Friday, June 22, 2012

We Zigged When We Should Have Zagged

I’ve been fielding a lot of complaints recently about the lack of comprehension strategies in the common core state standards. And, in fact, no reading comprehension strategies are included in the common core.
I’m asked how that can be if comprehension strategies are research-based? If the common core is aimed at making students better readers, how can they leave out instructional approaches proven to advantage students?

The fact is the National Reading Panel concluded that teaching reading comprehension strategies was beneficial. Later, the What Works Clearinghouse allowed a group that I chaired to recommend the teaching of reading comprehension strategies to K-3 readers—and they rated that recommendation as being based on strong research evidence.

Why would the common core neglect this evidence? The reason that these strategies were not included in the standards is because the standards are learning goals. That is, they are the learning outcomes that we are striving to for students to accomplish. Strategies are not an outcome. Neither the PARRC or Smarter
Balanced tests will test students’ knowledge of strategies; they will test ability to read and interpret text.
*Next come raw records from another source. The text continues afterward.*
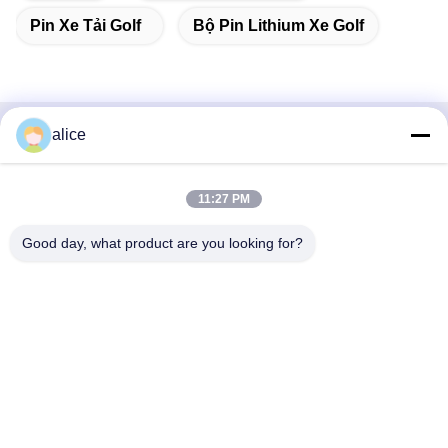
Pin Xe Tải Golf
Bộ Pin Lithium Xe Golf
alice
Liên hệ nhanh
Địa chỉ
11:27 PM
Đường Fuyuan số 5, Công viên Công nghiệp Pin Lithium,
Good day, what product are you looking for?
Khu Công nghệ cao, Thành phố Tảo Trang, Sơn Đông,
Trung Quốc
điện thoại
86-632-8059888
E-mail
Alice@thbattery.com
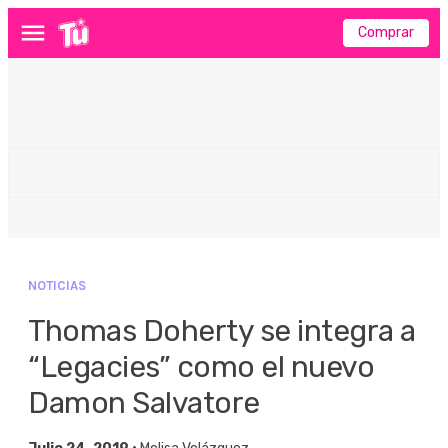
Comprar
Menú
NOTICIAS
Thomas Doherty se integra a
“Legacies” como el nuevo
Damon Salvatore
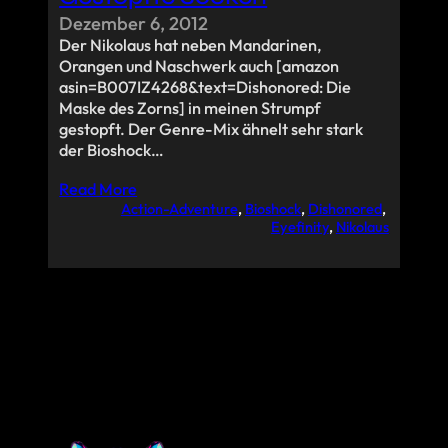
Dezember 6, 2012
Der Nikolaus hat neben Mandarinen,
Orangen und Naschwerk auch [amazon
asin=B007IZ4268&text=Dishonored: Die
Maske des Zorns] in meinen Strumpf
gestopft. Der Genre-Mix ähnelt sehr stark
der Bioshock…
Read More
Action-Adventure
, 
Bioshock
, 
Dishonored
, 
Eyefinity
, 
Nikolaus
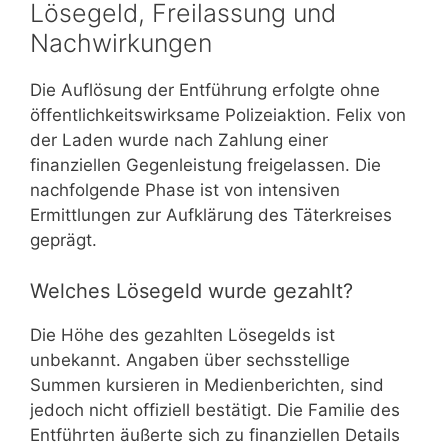
Lösegeld, Freilassung und
Nachwirkungen
Die Auflösung der Entführung erfolgte ohne
öffentlichkeitswirksame Polizeiaktion. Felix von
der Laden wurde nach Zahlung einer
finanziellen Gegenleistung freigelassen. Die
nachfolgende Phase ist von intensiven
Ermittlungen zur Aufklärung des Täterkreises
geprägt.
Welches Lösegeld wurde gezahlt?
Die Höhe des gezahlten Lösegelds ist
unbekannt. Angaben über sechsstellige
Summen kursieren in Medienberichten, sind
jedoch nicht offiziell bestätigt. Die Familie des
Entführten äußerte sich zu finanziellen Details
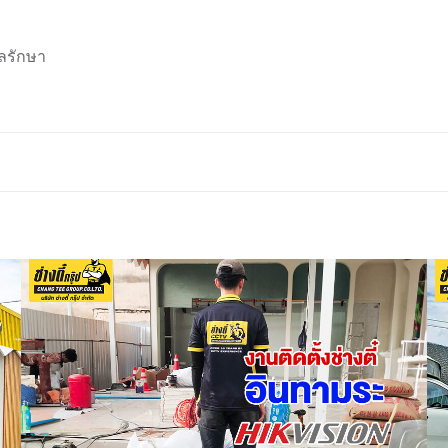
ลรักษา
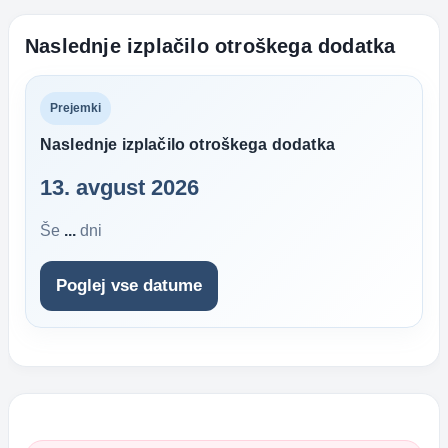
Naslednje izplačilo otroškega dodatka
Prejemki
Naslednje izplačilo otroškega dodatka
13. avgust 2026
Še
...
dni
Poglej vse datume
That makes sense to me (though it is somewhat inconsistent with the common core stance on “close reading,” certainly a method for teaching students to read text in particular ways). But it is a peculiar situation:
For years, we have taught students to read with relatively easy texts and have taught reading comprehension strategies. This is puzzling since the purpose of strategies is to help you to make sense of a text that challenges your linguistic skills – in other words, strategies help you to read hard text, not easy text. 

Now we are pivoting to teaching reading with challenging text, right at the point where strategies are being made optional (you can teach them if they help students to read better). We zigged when we should have zagged.

I have no problem with strategies being omitted from the standards – they are not outcomes, but tools. But they are tools that I would definitely include in my teaching regimen, particularly when dealing with challenging text.  


Anonymous said...

Dr. Shanahan, Do you have any recommendations for very recent (2011/2012) peer-reviewed research on using comprehension strategies and/or organizational structures to teach comprehension? Thank you!

Margo Criscuola said...

I strongly agree with your conclusion: The standards describe outcomes, not instruction. After working with so many state standards over the years that were a hodgepodge of content and method, I find it refreshing to have the outcomes spelled out clearly. Serious thought about how to achieve them will send teachers to the comprehension strategies, as well as to questioning strategies and inquiry learning.

Miss G. said...

Thank you so much for creating this blog and talk about CC ELA! I am a first year first grade teacher and I am actually in a lesson plan ELA CC writing training. You blog has been shared and it has helped us understand a lot of components. Thank you again and please keep posting!

Susan M. Ebbers said...

Tim, thanks for continuing the discussion about the Common Core. You make an important point, addressing the incongruous juxtaposition of increased text complexity and reduction of "teaching tips" or methods and instructional strategies. What is even more puzzling is that the Publisher's Criteria for the CCSS has a LOT to say about the methods used to achieve the objectives.


Tim Shanahan said...


The folks who issued Publisher's Criteria have made big changes to it -- you need to look at the most recent version. Much of the detailed
"here is how it should be taught" has disappeared (some of those changes precipitated by this blog, in fact). Remember that everybody -- me included -- can make recommendations for how to teach; ultimately, that responsibility falls on the teacher not the commentators (no matter what their connections and supposed authority).


Tim Shanahan said...


You raise the question about new research on reading comprehension strategies. Typically, once a lot of studies have been completed on a topic, we will see fewer and fewer investigations. Back in the 1980s there was nothing hotter than comprehension strategy studies and by 2000 we had accumulated more than 200 such studies. That doesn't mean that no one continues with such research, only that there is less of it. Here are a couple of recent examples:

Vaughn, S., et al. (2011). Efficacy of collaborative strategic reading with middle school students. AERJ, 48, 938-964,

Adreassen, et al. (2011). Implementation and effects of explicit reading comprehension instruction in fifth-grade classrooms. Learning & Instruction, 21, 520-537.

There are also similar studies conducted with second-language students as well.